Just like how a story can only have a happy ending depending on where you end it, the history of Russia, and its snapshot in Leviathan, don’t really allow for a happy ending to step in anywhere.
What does this film have to do with Ukraine though?
Unfairly or not, today’s conflict in Ukraine is perceived as a tug-of-war between the West and Russia.
Though I believe this conflict is the unfortunate result of Ukrainians’ stand for dignity over tyranny, Ukrainians have been faced with the personal dilemma of who to believe, who to align themselves with, and whether or not they are willing to place their trust in Russia or the West.
Indeed, there is ample evidence that Ukraine is actively defending itself against organized Russian military units, instead of, as Russia claims, nobly-intentioned rebels.
Leviathan, by the words of its own director, and by virtue of being banned and condemned by Russian officials, is an honest depiction of life in Russia under the current regime. It depicts the very Russia Ukrainians are fighting to not be a part of, or even closer to; it shows the path Ukraine was on under Yanukovych.
Leviathan is a two-hour testament to what Russia is, and that is something every Ukrainian has to be on the same page with.
Though Zvyagintsev admits the film is partly inspired by the case of Marvin Heemeyer, a Colorado mechanic who was forced out of business by a local city council, the similarities stop there. Leviathan takes on a distinctly Russian character, and is saturated in cynicism harbored in that part of the world for centuries.

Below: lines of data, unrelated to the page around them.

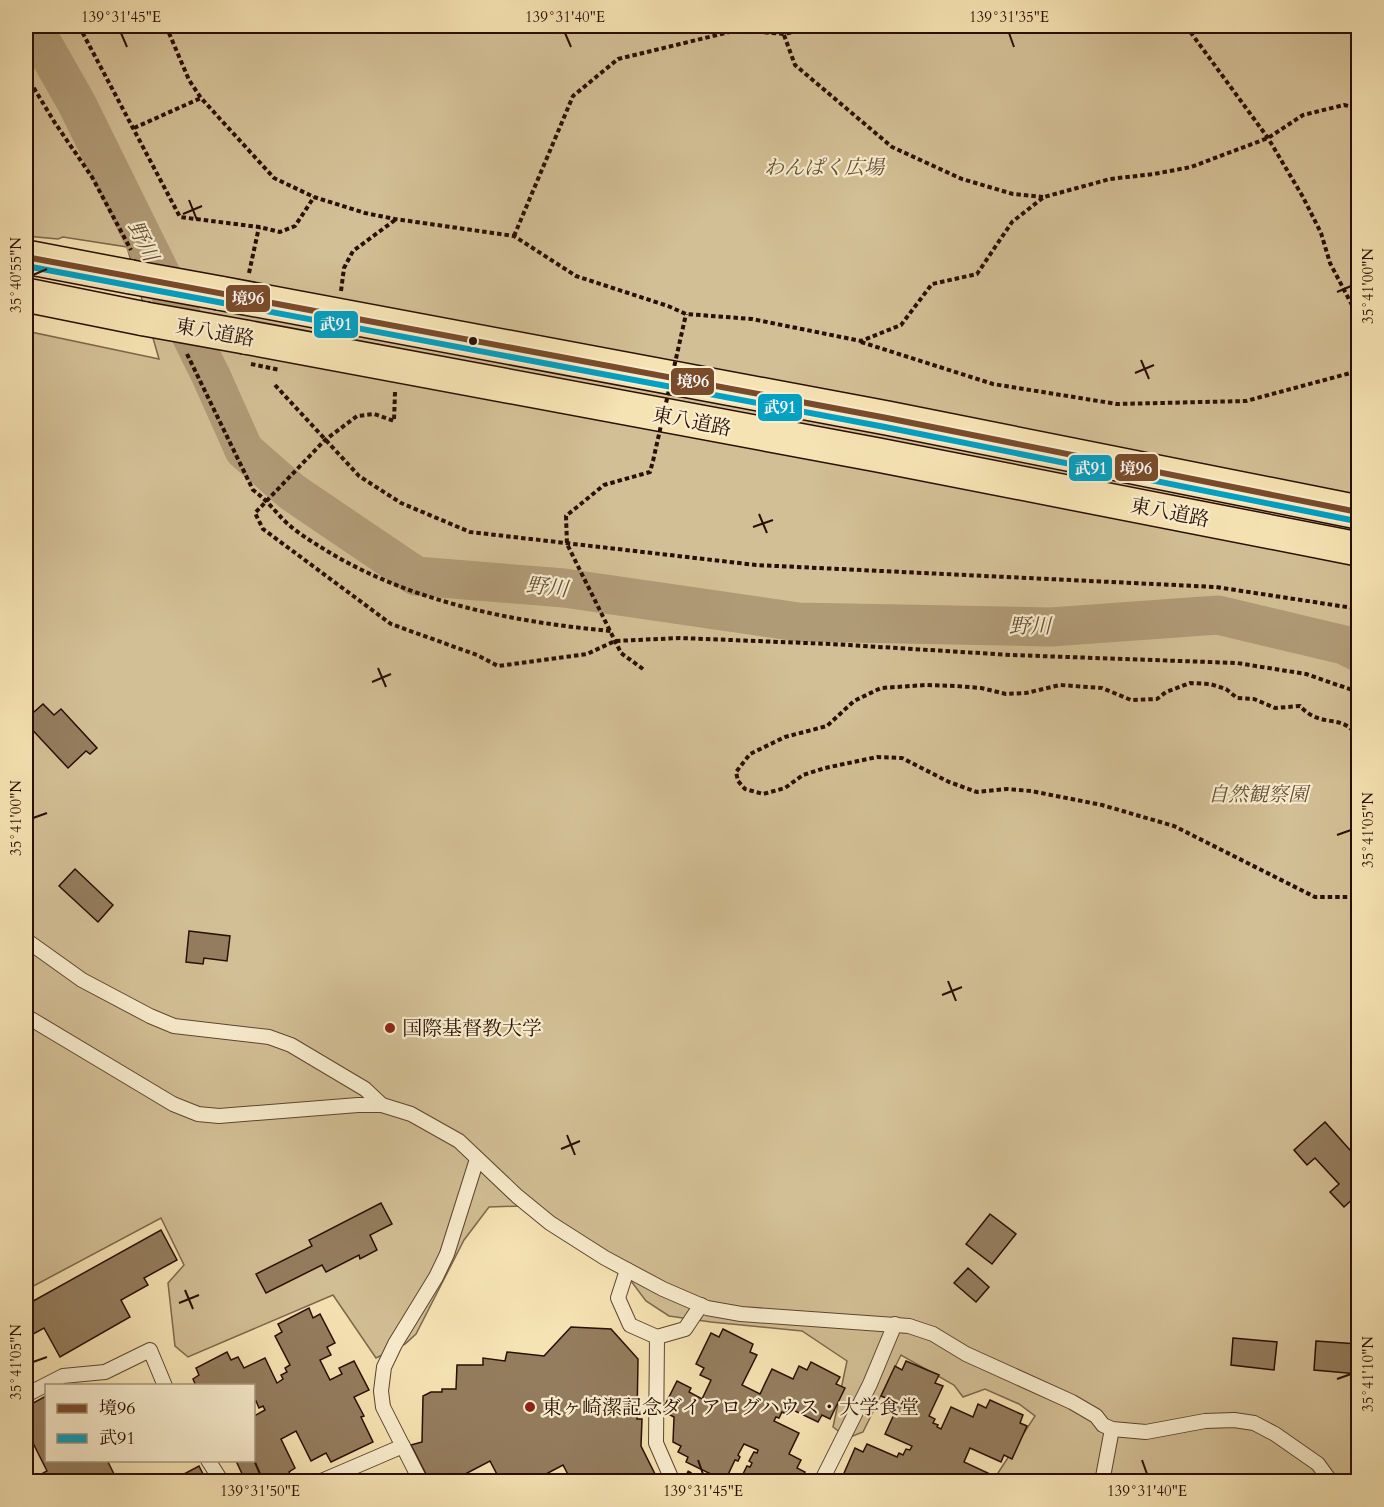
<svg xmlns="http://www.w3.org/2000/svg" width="1384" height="1507" font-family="Cardo,'Noto Serif JP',serif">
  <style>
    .green { fill: #d3bf95; stroke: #7e674c; stroke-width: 1.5 }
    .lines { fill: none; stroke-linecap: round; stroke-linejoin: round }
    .river { stroke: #b09b77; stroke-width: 39 }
    .building { fill: #947d5e; stroke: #290f02; stroke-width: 1.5 }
    .service-casing { stroke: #5c442e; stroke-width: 16 }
    .primary-casing { stroke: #290f02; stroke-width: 36 }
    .path { stroke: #290f02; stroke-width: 4; stroke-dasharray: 4.5 3; stroke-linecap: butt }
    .service { stroke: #f9edce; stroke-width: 14 }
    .primary { stroke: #f6e3b3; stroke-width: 33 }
    .primary-bridge-casing { stroke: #290f02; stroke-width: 36; stroke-linecap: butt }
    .path-bridge { stroke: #290f02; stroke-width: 4; stroke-dasharray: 4.5 3; stroke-linecap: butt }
    .primary-bridge { stroke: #f6e3b3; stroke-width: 33 }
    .bus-1-casing { stroke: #f9edce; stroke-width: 10 }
    .bus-2-casing { stroke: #f9edce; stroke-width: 10 }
    .bus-1 { stroke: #7a4b2a; stroke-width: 6 }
    .bus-2 { stroke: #02a1c4; stroke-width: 6 }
    .ticks { fill: none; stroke: #290f02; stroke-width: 2 }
    .bus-dot { fill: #290f02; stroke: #f9edce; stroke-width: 2 }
    .poi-dot { fill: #8f2418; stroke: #f9edce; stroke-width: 2 }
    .labels { text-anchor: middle; stroke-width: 4.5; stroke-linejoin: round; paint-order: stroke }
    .park-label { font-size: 20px; font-style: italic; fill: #644d35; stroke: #f9edce }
    .street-label { font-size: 20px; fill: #290f02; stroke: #f9edce }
    .poi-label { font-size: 20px; fill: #290f02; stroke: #f9edce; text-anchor: start }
    .water-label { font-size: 21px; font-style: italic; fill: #664e37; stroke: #f9edce }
    .line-badge { stroke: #f9edce; stroke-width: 2 }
    .badge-label { font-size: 16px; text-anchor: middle; font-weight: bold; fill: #fff }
    .neatline { fill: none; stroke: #290f02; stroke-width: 2 }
    .ticks-label { font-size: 15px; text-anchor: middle; fill: #290f02 }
  </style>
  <rect width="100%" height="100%" fill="#f6e3b3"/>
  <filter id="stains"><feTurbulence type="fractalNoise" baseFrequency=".00333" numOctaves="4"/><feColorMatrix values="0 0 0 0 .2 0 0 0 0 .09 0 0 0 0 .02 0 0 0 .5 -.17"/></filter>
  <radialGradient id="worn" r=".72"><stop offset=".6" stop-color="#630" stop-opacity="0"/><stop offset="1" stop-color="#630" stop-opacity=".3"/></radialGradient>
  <polygon class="green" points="26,26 1358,26 1358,1481 1000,1481 998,1473 1035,1416 1019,1404 985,1389 963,1397 954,1385 901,1355 863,1432 848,1438 833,1427 847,1361 802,1331 711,1322 669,1316 646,1301 616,1261 521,1206 489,1207 464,1240 416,1334 405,1344 376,1358 333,1295 188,1357 175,1346 168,1283 184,1265 161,1218 26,1290 26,331 159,359 127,247 63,237 58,239 26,236"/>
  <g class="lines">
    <polyline class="river" points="30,26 39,37 77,104 211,376 244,450 292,492 416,576 564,588 798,622 1051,627 1218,615 1344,645 1358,652"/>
  </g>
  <g class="building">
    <polygon points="43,704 54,715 61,709 97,748 90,754 86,751 68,768 26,723 26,719"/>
    <polygon points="75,869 113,905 98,922 59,886"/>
    <polygon points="189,931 230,936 227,961 204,958 203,964 186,962"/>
    <polygon points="1325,1122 1358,1159 1358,1194 1344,1207 1330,1192 1339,1184 1315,1158 1307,1165 1294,1150"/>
    <polygon points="381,1203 392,1224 370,1235 377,1250 360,1259 359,1255 326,1272 322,1265 266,1293 256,1274 312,1246 309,1240"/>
    <polygon points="990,1214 1016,1234 992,1264 966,1244"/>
    <polygon points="161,1230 177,1260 144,1278 148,1285 121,1300 130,1317 60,1357 44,1328 26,1338 26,1305"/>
    <polygon points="968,1268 989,1287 976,1302 954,1283"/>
    <polygon points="309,1308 313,1318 320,1314 335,1343 327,1347 331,1355 320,1360 330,1380 342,1374 339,1368 354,1361 369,1390 354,1397 364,1416 361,1417 373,1442 331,1462 326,1453 311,1461 296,1431 281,1439 295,1468 289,1472 293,1479 288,1482 246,1482 236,1461 254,1460 254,1416 265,1410 263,1406 259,1408 256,1401 254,1402 254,1386 196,1386 193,1379 199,1375 196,1368 227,1352 231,1360 238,1357 244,1368 265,1358 277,1383 283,1379 281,1375 287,1372 285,1368 290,1365 275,1336 282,1332 278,1324"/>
    <polygon points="571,1327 611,1329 638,1359 637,1419 642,1419 641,1446 659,1482 572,1482 563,1465 531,1482 501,1482 490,1461 450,1482 430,1482 411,1445 422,1442 423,1396 431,1392 442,1392 442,1389 456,1389 457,1365 483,1365 483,1358 505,1361 507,1352 544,1356"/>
    <polygon points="723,1329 753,1344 750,1352 757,1355 742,1385 760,1394 772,1369 793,1379 799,1366 807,1370 811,1362 840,1377 836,1384 845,1388 830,1419 822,1415 818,1422 789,1408 786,1414 782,1412 779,1418 776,1417 774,1421 799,1433 789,1454 801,1460 797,1468 805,1472 800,1482 743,1480 745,1478 742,1476 747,1466 750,1467 752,1463 749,1461 754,1452 757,1453 758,1450 744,1444 738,1455 740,1457 738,1461 735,1460 725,1481 686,1462 688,1457 678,1452 681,1446 673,1442 674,1417 662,1411 677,1381 691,1388 689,1392 702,1399 711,1380 700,1375 704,1368 696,1364 711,1333 719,1337"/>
    <polygon points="1233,1338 1277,1342 1274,1370 1231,1365"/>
    <polygon points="1316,1341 1358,1344 1358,1374 1314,1370"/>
    <polygon points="906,1361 939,1375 935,1383 943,1386 929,1416 935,1419 933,1423 938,1425 937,1427 941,1429 951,1407 973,1417 978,1404 986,1408 990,1400 1023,1415 1020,1423 1027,1426 1012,1459 1004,1455 1001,1462 970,1448 964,1462 1007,1482 846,1482 841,1480 855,1448 863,1452 867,1444 897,1457 899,1453 903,1455 906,1449 910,1450 912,1446 885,1434 895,1412 884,1407 888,1399 881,1396 895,1366 902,1370"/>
    <polygon points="46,1396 46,1460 107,1460 118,1482 27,1482 47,1471 26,1429 26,1407"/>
    <polygon points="199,1466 207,1482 169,1482"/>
    <polygon points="1305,1477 1306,1482 1285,1482"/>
  </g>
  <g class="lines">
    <g class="service-casing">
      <g id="service">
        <polyline points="26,940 82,980 150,1016 174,1026 269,1037 291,1045 365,1089 382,1105"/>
        <polyline points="26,1016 173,1104 198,1114 219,1116 358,1105 382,1105 411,1114 459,1141 517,1196 550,1223 605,1258 663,1289 707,1308 741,1314 909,1326 933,1334 966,1354 1072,1402 1096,1416 1103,1425 1112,1429 1146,1432 1205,1421 1234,1420 1254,1423 1275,1434 1318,1464 1331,1482"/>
        <polyline points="627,1270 618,1298 630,1325 657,1337 685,1329 701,1305"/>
        <polyline points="657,1337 656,1443 673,1482"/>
        <polyline points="26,1395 63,1376 105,1372 150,1350 165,1386"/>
        <polyline points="208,1460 222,1482"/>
        <polyline points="319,1482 403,1446"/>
        <polyline points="421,1482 383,1407 381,1391 384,1367 395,1344 436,1277 447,1254 477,1159"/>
        <polyline points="821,1482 870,1384 895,1324"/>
        <polyline points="1102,1482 1112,1429"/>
      </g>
    </g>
    <g class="primary-casing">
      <g id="primary">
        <polyline points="26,257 131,277"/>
        <polyline points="219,293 887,418 1358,512"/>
        <polyline points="26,295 145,319"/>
        <polyline points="245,337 878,455 1358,549"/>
      </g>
    </g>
    <g class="path">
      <polyline points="79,26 180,217 259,227 280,232 295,226 314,197"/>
      <polyline points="166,26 189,80 201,98 274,178 314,197 365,213 395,219 514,236 576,276 668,306 686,314 752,319 861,341 901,325 932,284 977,274 1012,222 1044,197 1110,179 1154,174 1191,167 1268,138 1303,115 1344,105 1358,108"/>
      <polyline points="1186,26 1268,138 1303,197 1321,233 1330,263 1354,309 1358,313"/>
      <polyline points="784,35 795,65 892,147 962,179 1013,194 1043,197"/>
      <polyline points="26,75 55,123 92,177 131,250"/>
      <polyline points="134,128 201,98"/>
      <polyline points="514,236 573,96 618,59 738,30 784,34 820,26"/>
      <polyline points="249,273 259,227"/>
      <polyline points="341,291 344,268 353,251 395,220"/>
      <polyline points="861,342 993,384 1117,404 1246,401 1358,371"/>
      <path d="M187 354 253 490C264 498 270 505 279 515 289 527 306 538 319 546 405 601 511 622 611 631"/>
      <polyline points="275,385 359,476 401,503 470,532 756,565 1216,587 1353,608 1358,611"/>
      <polyline points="395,392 394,421 374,414 357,416 325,440 255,513 263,529 391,624 477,655 498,666 587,654 615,641 680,638 831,644 1011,655 1237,663 1306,674 1358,692"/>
      <polyline points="643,669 621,653 567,544 566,516 604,485 650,472 653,461"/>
      <path d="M1358 737C1344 716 1329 725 1311 715 1307 713 1303 709 1300 706L1275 708 1254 699 1237 698 1226 689 1210 684 1190 683 1166 692 1157 699 1131 700 1102 688 1060 685 1026 693 1006 694 981 688 956 686 926 685 881 688 854 701 827 726 785 737 750 754 736 772 738 781 745 789 763 794 785 788 803 775 825 768 877 757 902 758 949 782 977 792 1007 789 1031 791 1102 805 1174 826 1315 897H1358"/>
      <polyline points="687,1472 708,1482"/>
    </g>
    <use href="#service" class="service"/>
    <use href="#primary" class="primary"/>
    <g class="primary-bridge-casing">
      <g id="primary-bridge">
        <polyline points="131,277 219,293"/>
        <polyline points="145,319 245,337"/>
      </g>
    </g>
    <g class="path-bridge">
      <polyline points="251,364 280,370"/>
      <polyline points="653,461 686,314"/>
    </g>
    <use href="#primary-bridge" class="primary-bridge"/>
    <g class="bus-1-casing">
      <polyline id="bus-1" points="26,257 887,418 1358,512"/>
    </g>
    <g class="bus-2-casing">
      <polyline id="bus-2" points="26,266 885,427 1356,521"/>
    </g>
    <use href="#bus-1" class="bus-1"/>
    <use href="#bus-2" class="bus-2"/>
  </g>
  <path class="ticks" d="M121 33 127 47M565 33 571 47M1009 33 1014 47M189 200 197 220M183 214 202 206M33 275 47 269M1337 292 1351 286M1141 360 1149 379M1135 373 1154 365M759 514 767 533M753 527 773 520M378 668 386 687M372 682 391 674M33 818 47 813M1337 835 1351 830M948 981 956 1001M942 995 962 987M567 1135 575 1155M561 1149 580 1141M185 1290 193 1309M179 1303 199 1295M33 1362 47 1357M1337 1379 1351 1374M254 1460 260 1474M698 1460 703 1474M1142 1460 1147 1474"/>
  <circle class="bus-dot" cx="473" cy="341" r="5"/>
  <g class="poi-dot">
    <circle cx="390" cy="1028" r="6"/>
    <circle cx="530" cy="1407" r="6"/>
  </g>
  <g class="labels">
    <g class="park-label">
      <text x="824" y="174">わんぱく広場</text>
      <text x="1258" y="801">自然観察園</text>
    </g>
    <g class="street-label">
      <text transform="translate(215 332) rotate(10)" y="7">東八道路</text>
      <text transform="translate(692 421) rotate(11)" y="7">東八道路</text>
      <text transform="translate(1170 512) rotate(11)" y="7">東八道路</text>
    </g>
    <g class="poi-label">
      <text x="402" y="1035">国際基督教大学</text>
      <text x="542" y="1414">東ヶ崎潔記念ダイアログハウス・大学食堂</text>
    </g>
    <g class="water-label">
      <text transform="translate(143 241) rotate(64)" y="7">野川</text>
      <text transform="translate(547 587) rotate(6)" y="7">野川</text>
      <text x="1030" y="633">野川</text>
    </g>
  </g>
  <g class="line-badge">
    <rect x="225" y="284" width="46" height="29" rx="6" fill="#7a4b2a"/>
    <rect x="313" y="310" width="46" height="29" rx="6" fill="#02a1c4"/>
    <rect x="670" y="367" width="45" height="29" rx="6" fill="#7a4b2a"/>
    <rect x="757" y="393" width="46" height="29" rx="6" fill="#02a1c4"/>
    <rect x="1114" y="453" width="45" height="29" rx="6" fill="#7a4b2a"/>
    <rect x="1068" y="454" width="45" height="28" rx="6" fill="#02a1c4"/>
  </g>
  <g class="badge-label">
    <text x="248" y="304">境96</text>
    <text x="336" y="330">武91</text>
    <text x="693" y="387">境96</text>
    <text x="780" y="413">武91</text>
    <text x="1136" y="474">境96</text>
    <text x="1091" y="474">武91</text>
  </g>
  <rect width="1384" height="1507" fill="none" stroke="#f6e3b3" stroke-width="66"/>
  <rect x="45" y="1384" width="210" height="78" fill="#f9edce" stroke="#a6947c" stroke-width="1.5"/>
  <rect x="57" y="1404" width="30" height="9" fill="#7a4b2a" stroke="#a6947c" stroke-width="1.5"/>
  <text x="99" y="1414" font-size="18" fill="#290f02">境96</text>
  <rect x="57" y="1434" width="30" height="9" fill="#02a1c4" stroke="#a6947c" stroke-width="1.5"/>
  <text x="99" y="1444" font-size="18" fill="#290f02">武91</text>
  <rect x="33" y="33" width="1318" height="1441" class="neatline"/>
  <g class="ticks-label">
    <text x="121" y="22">139°31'45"E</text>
    <text x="565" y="22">139°31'40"E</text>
    <text x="1009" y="22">139°31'35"E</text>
    <text transform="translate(16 275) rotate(-90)" y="5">35°40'55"N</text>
    <text transform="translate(1368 286) rotate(-90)" y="5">35°41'00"N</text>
    <text transform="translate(16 818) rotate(-90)" y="5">35°41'00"N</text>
    <text transform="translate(1368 830) rotate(-90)" y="5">35°41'05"N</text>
    <text transform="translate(16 1362) rotate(-90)" y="5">35°41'05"N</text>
    <text transform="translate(1368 1374) rotate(-90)" y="5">35°41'10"N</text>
    <text x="260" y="1496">139°31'50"E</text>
    <text x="703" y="1496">139°31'45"E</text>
    <text x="1147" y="1496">139°31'40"E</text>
  </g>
  <rect width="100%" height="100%" filter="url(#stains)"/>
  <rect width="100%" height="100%" fill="url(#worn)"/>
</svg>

We, who have the benefit of living or growing up in the United States and see Ukraine and Russia during periodic visits, don’t need to dig very deeply to see where life is better, or where the standards of living are higher. The tragedy is, that many people still believe that Russia holds a match to the West’s ability to do good. Many countries like Poland and the Czech Republic that had previously been behind the iron curtain have managed in only a few decades to throw out most of the Soviet world’s baggage by accepting Western values and standards of living.
Of course, we cannot ignore the West’s imperfections and record of its own wrongdoing, but I strongly believe the West strives to learn and grow from its own mistakes. Leviathan proves that Russia is where short term memory is the best policy.
In fact, we in the West have found corruption narratives to be so compelling, and have internalized its self-criticism to the point that there’s almost a niche genre for them. Audiences have embraced depictions of Western corruption in shows like Netflix’s House of Cards, about a corrupt politician in the high echelons of the United States government, or HBO’s The Wire, which paints a bleak portrait of Baltimore’s law enforcement system. Leviathan, however, depicts Putin’s Russia as institutionally corrupt everywhere you look.
While the media’s portrayal of Western corruption inevitably has corrupt government pitted against good government, Leviathan shows no light at the end of the tunnel for goodness to ever prevail in Russia’s government.
The concept that depicting Russian corruption for sake of compelling storytelling is so taboo that Russia’s Foreign Minister, Vladimir Medinsky denied the film depicted any fair representation of Russia, leading to a de-facto ban on the film veiled under a new foul-language ban in Russian movies. Medinsky then went ahead to propose new regulations on films that “defile national culture.”
Zvyagintsev is so convinced of his story’s significance, that he even encouraged the public to illegally download the movie, with as many as four million people taking up his offer.
The genius of Leviathan is that it depicts a breaking point for people who have survived regime after regime. Leviathan is what happens when survivors are tired of just getting by. Ukrainians shouldn’t have to survive as Russians have had to. Ukraine should thrive as a Western society.